Mourad Aissa, tunisino-italiano
e italiano-tunisino, dirige il Centro
di accoglienza di San Lupo (BN).

Attualità 18_01_2011
Mourad Aissa

San Lupo, paesino sperduto nella Provincia beneventese, con novecento abitanti e 35 eritrei “rifugiati politici” come ospiti. Qui incontriamo Mourad Aissa «tunisino italiano e italiano tunisino», come dice lui, un uomo di 36 anni, sposato, una figlia di nome Tamara. Laureato in Fisica e Chimica, è in Italia dal 2001 come mediatore culturale. Oggi è direttore del Centro di accoglienza per eritrei di San Lupo, gestito dal Consorzio Nazionale Connecting People nell’ambito del progetto ministeriale PON-Piccoli comuni grande solidarietà.
Profondo conoscitore sul campo del fenomeno immigrazione, Mourad ci accoglie nel suo centro felice «perché una nuova Tunisia democratica sta nascendo e io lo voglio testimoniare».

Dottor Aissa, la situazione in Tunisia la preoccupa? Come la sta vivendo?
Sono preoccupato, ma pure felice. Quello che il mio Paese ha vissuto dal 17 dicembre al 14 gennaio sarà ricordato dalla storia perché sta nascendo davvero una nuova Tunisia, dal basso e finalmente democratica. Sono preoccupato perché a sentire i miei famigliari la situazione non è ancora stabile ma c’è tanta voglia di ricominciare, di ricostruire, di ripartire.

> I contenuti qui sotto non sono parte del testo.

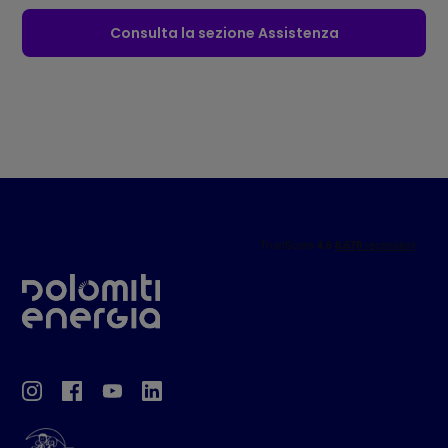
Consulta la sezione Assistenza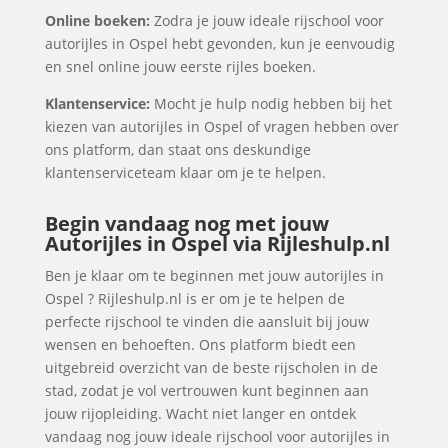
Online boeken:
Zodra je jouw ideale rijschool voor
autorijles in Ospel hebt gevonden, kun je eenvoudig
en snel online jouw eerste rijles boeken.
Klantenservice:
Mocht je hulp nodig hebben bij het
kiezen van autorijles in Ospel of vragen hebben over
ons platform, dan staat ons deskundige
klantenserviceteam klaar om je te helpen.
Begin vandaag nog met jouw
Autorijles in Ospel via Rijleshulp.nl
Ben je klaar om te beginnen met jouw autorijles in
Ospel ? Rijleshulp.nl is er om je te helpen de
perfecte rijschool te vinden die aansluit bij jouw
wensen en behoeften. Ons platform biedt een
uitgebreid overzicht van de beste rijscholen in de
stad, zodat je vol vertrouwen kunt beginnen aan
jouw rijopleiding. Wacht niet langer en ontdek
vandaag nog jouw ideale rijschool voor autorijles in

I flussi immigratori dalla Tunisia all’Italia sono sempre stati regolari e non hanno mai provocato problemi. Ora, causa questa situazione in atto, dobbiamo aspettarci una invasione di tunisini?

Sì, finora il rapporto tra italiani e tunisini è stato ottimo soprattutto per chi, come me, è venuto nel vostro Paese regolarmente, in cerca di lavoro e si è stabilizzato. Ci sono tanti tunisini in Italia e in geenrale in Occidente, perfettamente integrati. Credo che ora vivremo due momenti: inizialmente è possibile che, causa guerra civile in corso, molti tunisini si riversino in Italia in cerca di fortuna magari chiedendo asilo politico proprio a causa della nuova situazione. Voglio essere il più chiaro possibile: vi potranno essere alcuni miei connazionali che cercheranno di strumentalizzare la situazione per trovare tutti gli escamotage possibili onde farsi accogliere. Chi era povero in Tunisia, in questa fase lo è ancora di più e quindi farà di tutto per sopravvivere. Fino a ora non era possibile entrare in Italia se non con permesso regolare di soggiorno o come clandestini: la guerra civile ha dato una possibilità in più, quella dell’asilo politico e molti ne approfitteranno.

La seconda fase?
Come sa, quello attuale è un governo di transizione; ma tra qualche mese i Paesi occidentali dovranno impegnarsi a sostenere il governo. Gl'imprenditori occidentali presenti in Tunisia (soprattutto gl'italiani) non debbono però abbandonare il Paese, ma dare segnali di sostegno alal nuova gestione pur di transizione e offrire lavoro dignitoso a chi legittimamente lo chiede. Anche il governo italiano deve impeganrsi sostenere il mio Paese cercando di lanciare progetti che, in Tunisia, mantengano vivo il turismo. C'è del resto bisogno anche di sostegno propriamente politico in modo che i tunisini decidano di rimanere in loco per favorire lo sviluppo e la crescita economica.
Si può puntare anche sull’aspetto motivazionale poiché i tunisini si sentono davvori attori protagonisti del nuovo scenario e non più succubi come lo sono stati per tutto questo periodo: sono stati loro a mandare via il governo, a conquistare la democrazia, a guadagnarsi il rispetto da tutto il mondo...

E  voi tunisini che avete fatto fortuna all’estero, tornerete?
Mi piacerebbe tornare, certo. Ma quando sento i miei famigliari, capisco che noi emigrati all'estero possiamo aiutare il nostro Paese benissimo da qui parlando a voi occidentali di quello che realmente accade, inviando fondi, recandoci in patria per le vacanze e sensibilizzando l’Occidente intero affinché, come ho detto, è davvero questo il momento di sostenere la nuova Tunisia democratica.